Render every line of the listing from the one containing "pose: elev=178.5 azim=121.3" through the end of the listing, inclusive, as a Markdown table with the columns Row and Line, skipping blank lines. Leave the pictures out of the table.
— start —
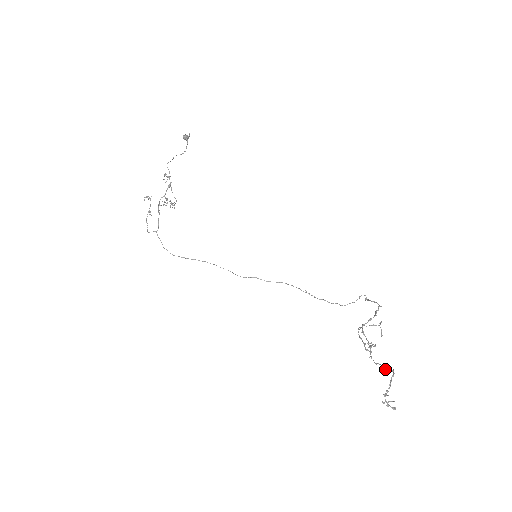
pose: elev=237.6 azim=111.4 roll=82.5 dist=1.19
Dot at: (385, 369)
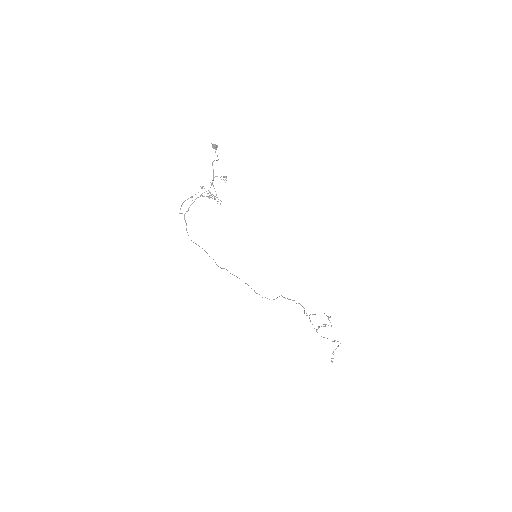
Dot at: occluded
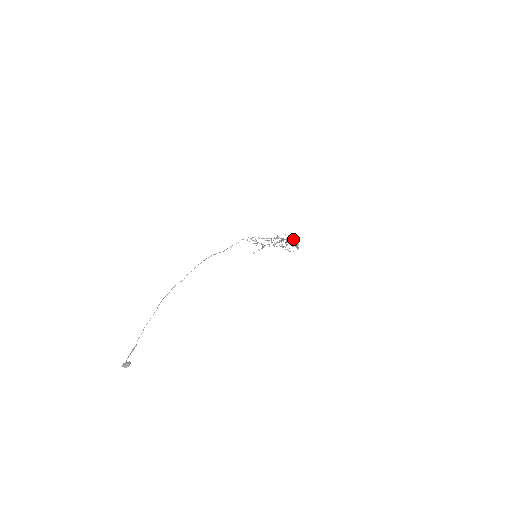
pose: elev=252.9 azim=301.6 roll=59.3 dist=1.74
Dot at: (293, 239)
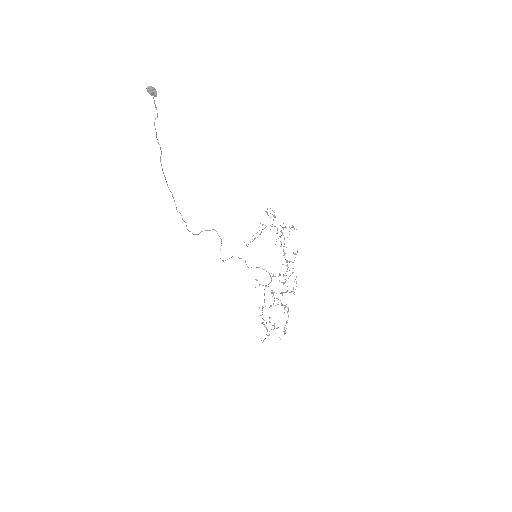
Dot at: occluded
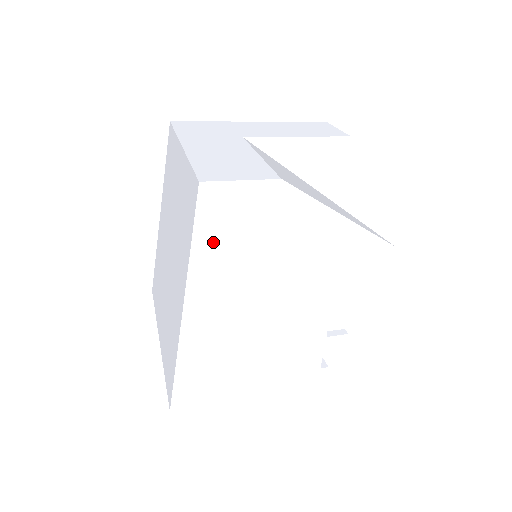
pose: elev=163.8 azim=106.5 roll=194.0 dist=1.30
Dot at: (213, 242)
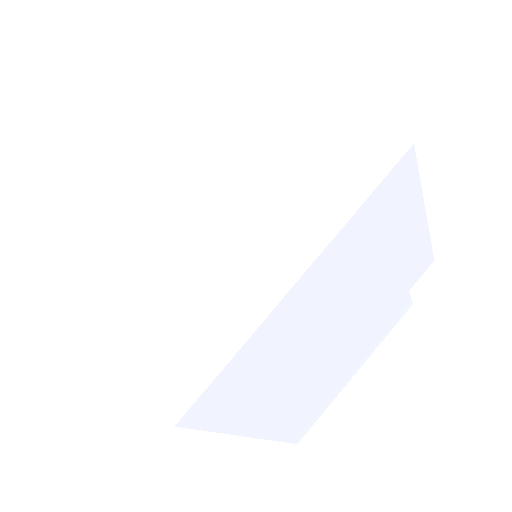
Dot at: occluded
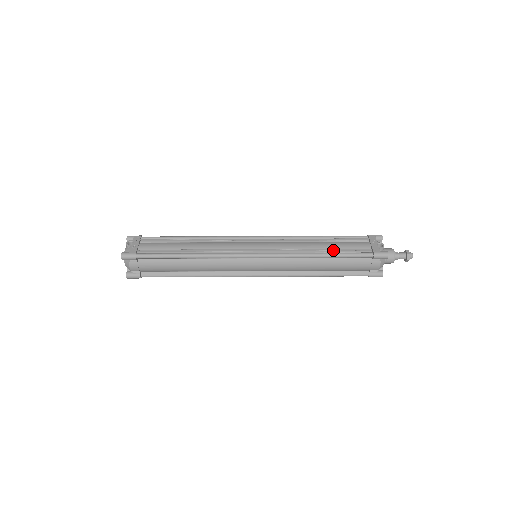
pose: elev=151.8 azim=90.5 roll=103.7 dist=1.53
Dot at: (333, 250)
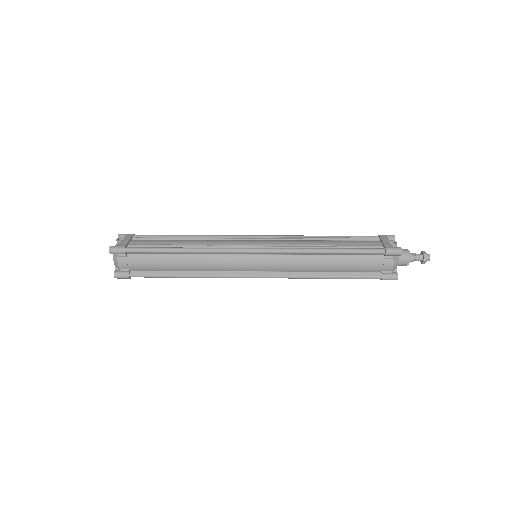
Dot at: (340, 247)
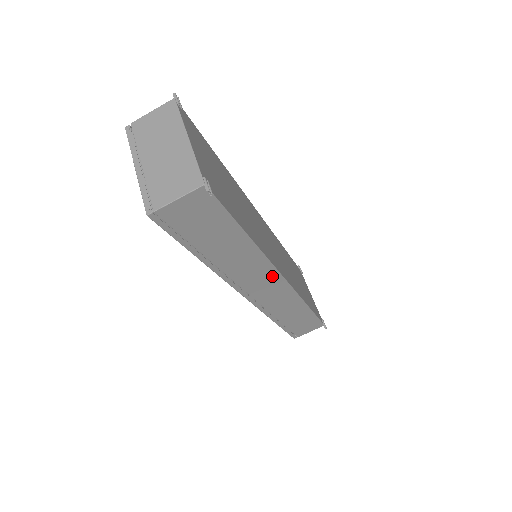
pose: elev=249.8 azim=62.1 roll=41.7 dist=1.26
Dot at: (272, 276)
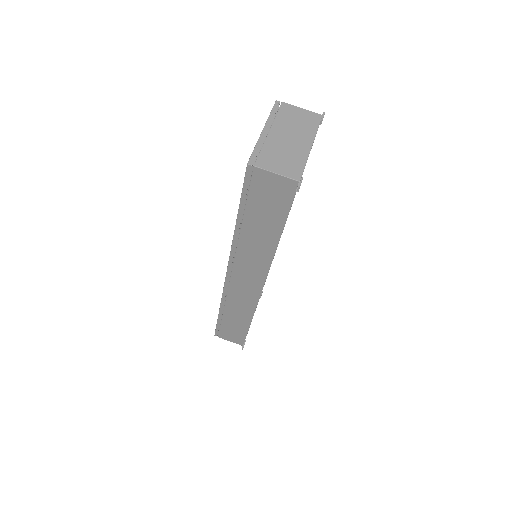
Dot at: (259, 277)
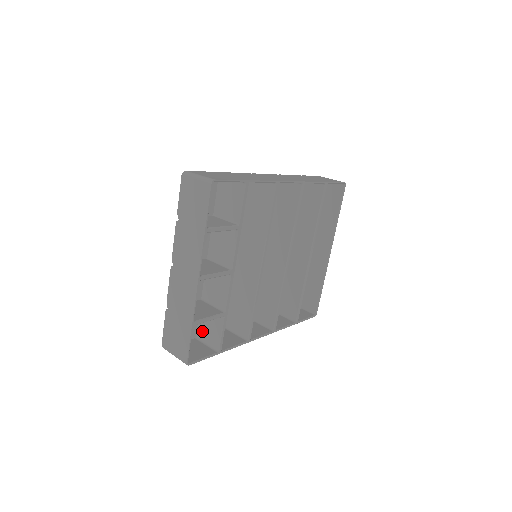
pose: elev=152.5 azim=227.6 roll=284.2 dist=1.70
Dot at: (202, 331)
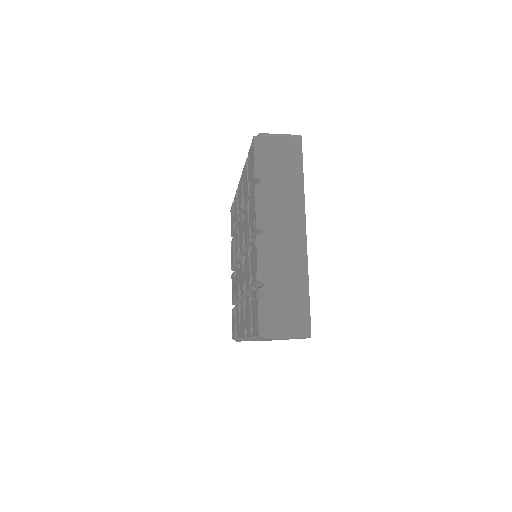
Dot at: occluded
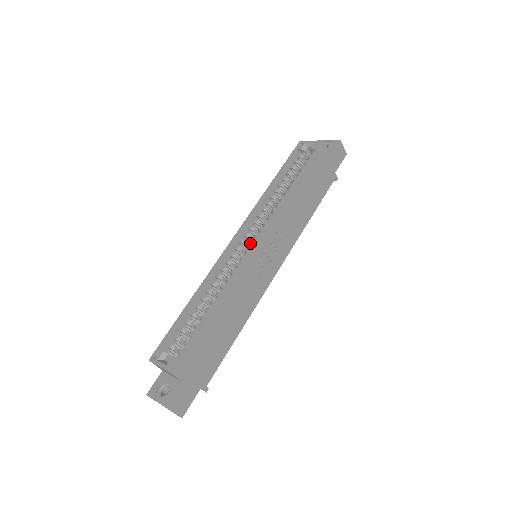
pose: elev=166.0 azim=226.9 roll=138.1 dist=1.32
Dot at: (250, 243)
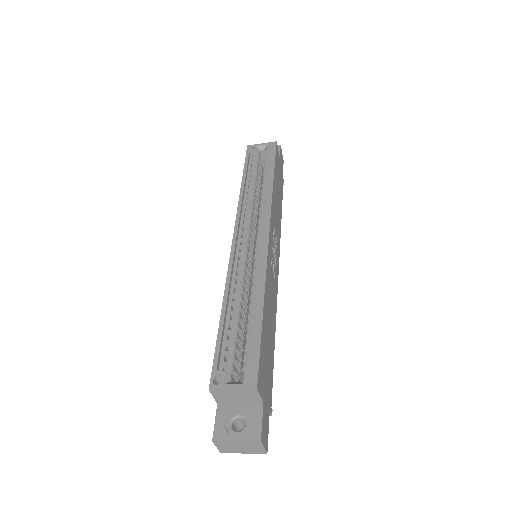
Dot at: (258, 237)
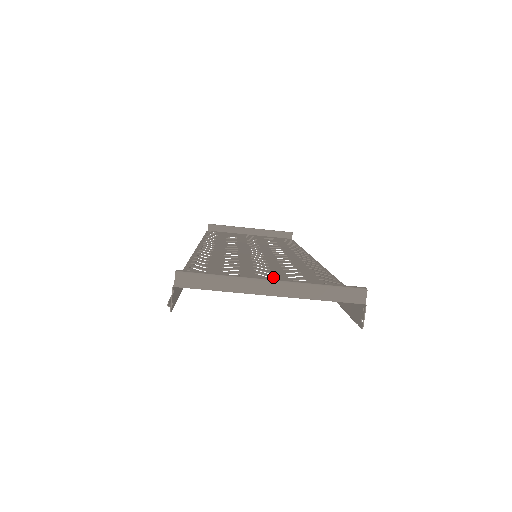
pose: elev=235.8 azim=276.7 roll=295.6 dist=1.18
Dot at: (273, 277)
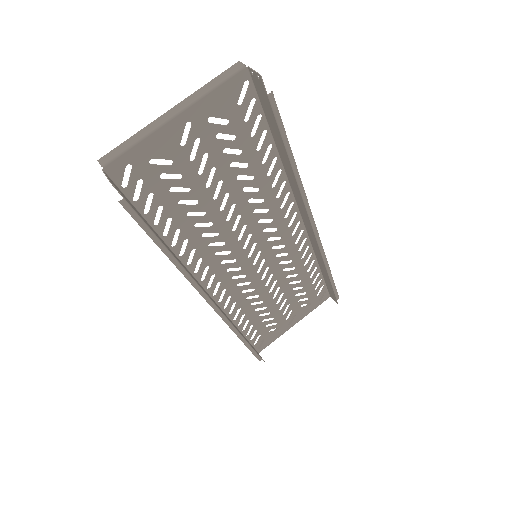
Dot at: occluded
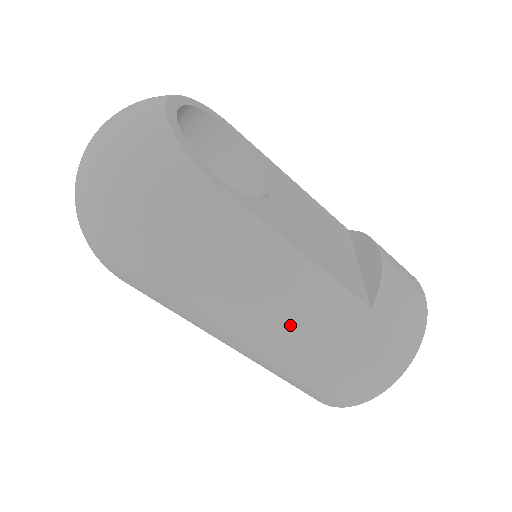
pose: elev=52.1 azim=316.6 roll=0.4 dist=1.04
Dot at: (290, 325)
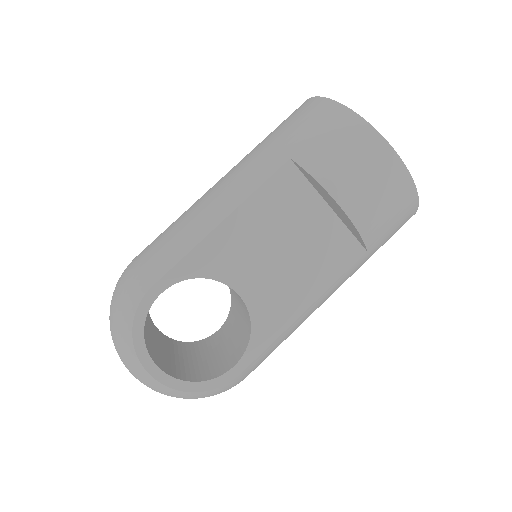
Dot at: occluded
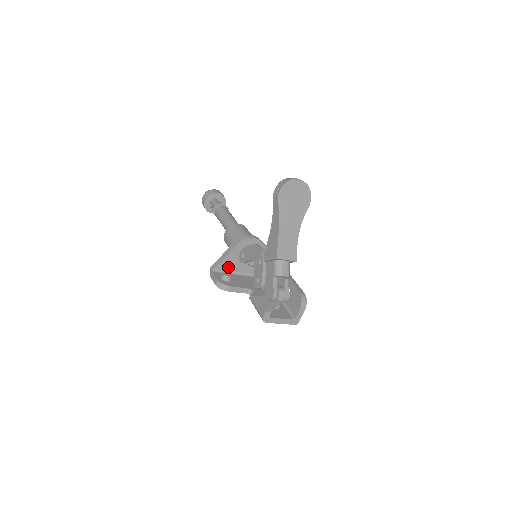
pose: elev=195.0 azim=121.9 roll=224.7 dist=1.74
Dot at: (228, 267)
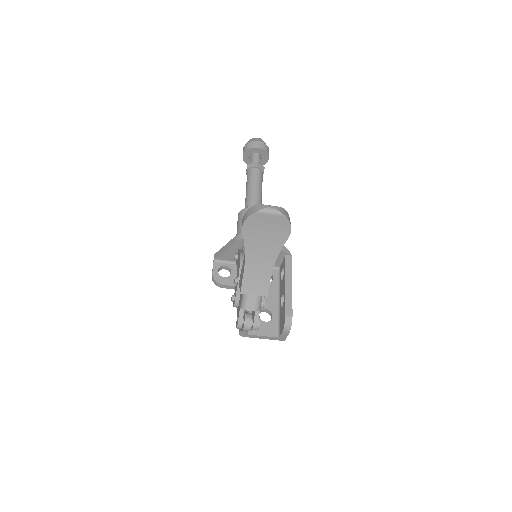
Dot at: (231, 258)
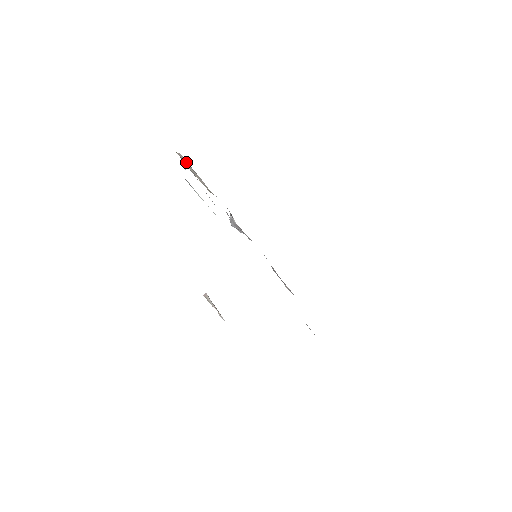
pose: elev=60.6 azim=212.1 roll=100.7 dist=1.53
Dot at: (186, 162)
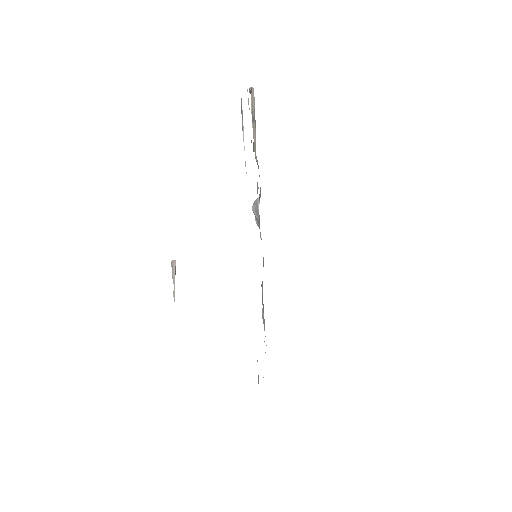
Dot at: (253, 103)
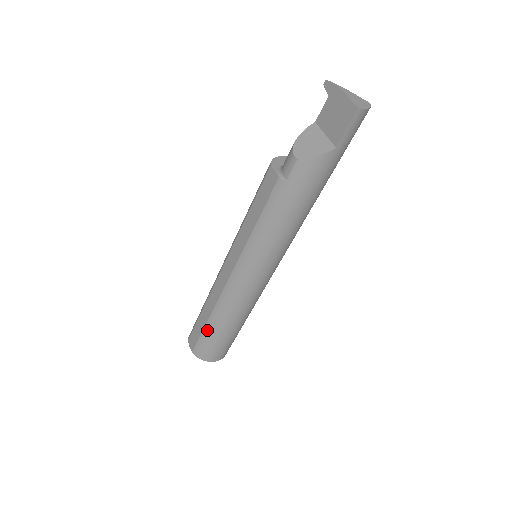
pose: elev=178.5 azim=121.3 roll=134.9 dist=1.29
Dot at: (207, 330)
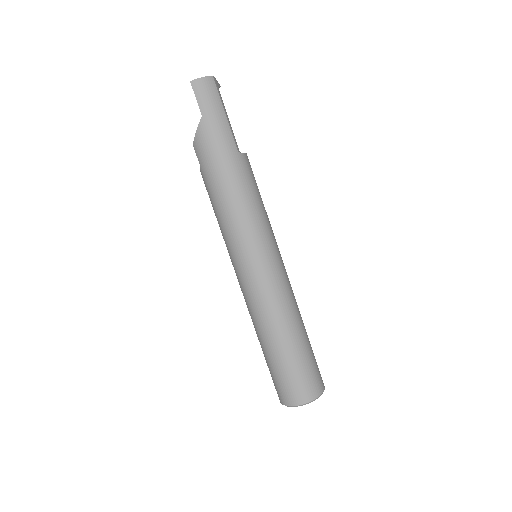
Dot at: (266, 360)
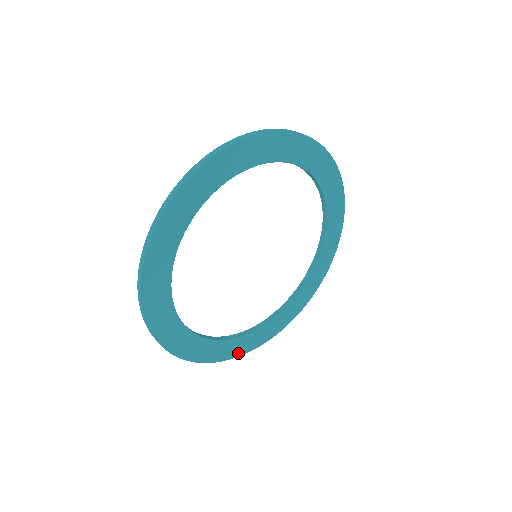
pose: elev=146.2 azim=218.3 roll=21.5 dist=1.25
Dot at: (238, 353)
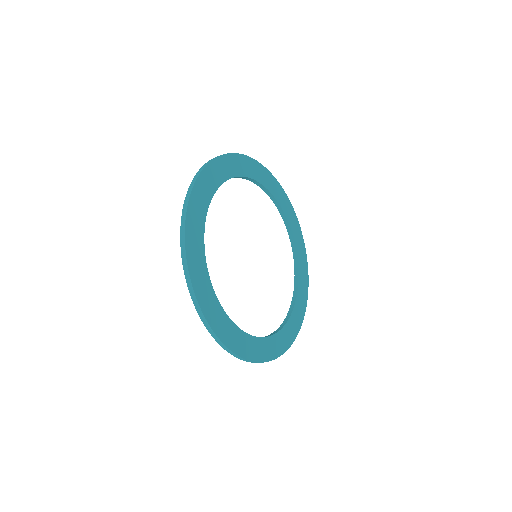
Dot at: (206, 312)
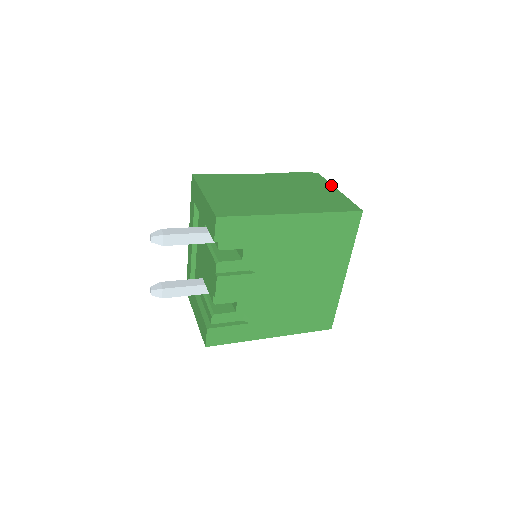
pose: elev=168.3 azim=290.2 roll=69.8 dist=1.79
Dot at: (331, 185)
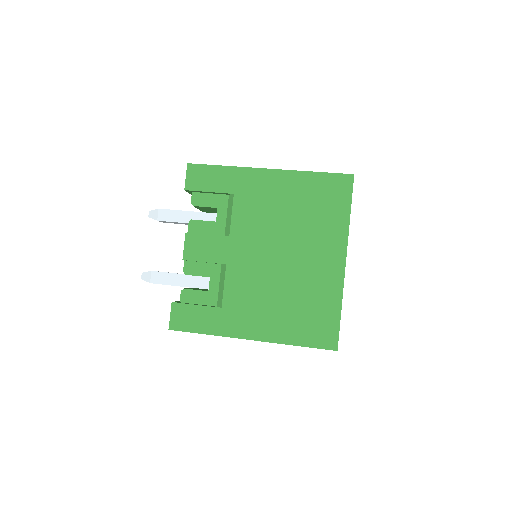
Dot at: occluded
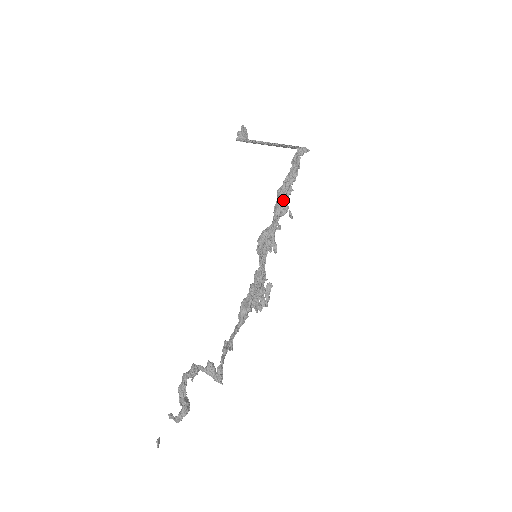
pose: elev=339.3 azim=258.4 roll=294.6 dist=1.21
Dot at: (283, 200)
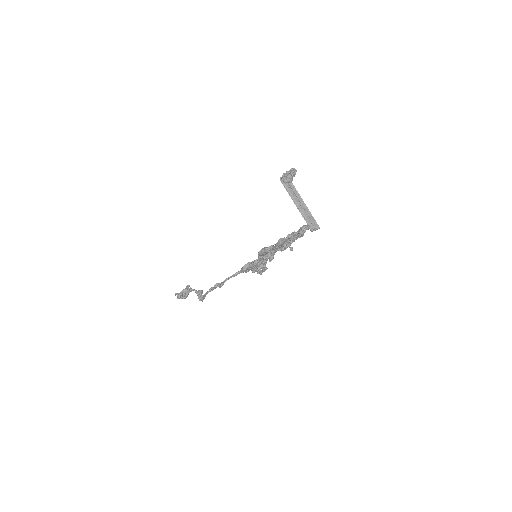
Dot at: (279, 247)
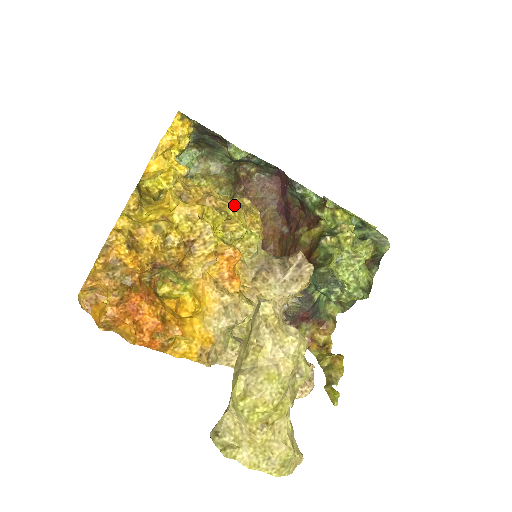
— end —
* _OUTPUT FOR THIS EXERCISE_:
| Row | Line |
|---|---|
| 1 | pose: elev=178.5 azim=121.3 roll=134.9 dist=1.29 |
| 2 | Dot at: (207, 330) |
| 3 | Dot at: (266, 360) |
| 4 | pose: elev=146.2 azim=218.3 roll=21.5 dist=1.25 |
| 5 | Dot at: (238, 353) |
| 6 | Dot at: (206, 312) |
| 7 | pose: elev=168.3 azim=290.2 roll=69.8 dist=1.79 |
| 8 | Dot at: (331, 185) |
| 9 | Dot at: occluded |
| 10 | pose: elev=339.3 azim=258.4 roll=294.6 dist=1.21 |
| 11 | Dot at: (283, 200) |
| 12 | Dot at: (279, 247) |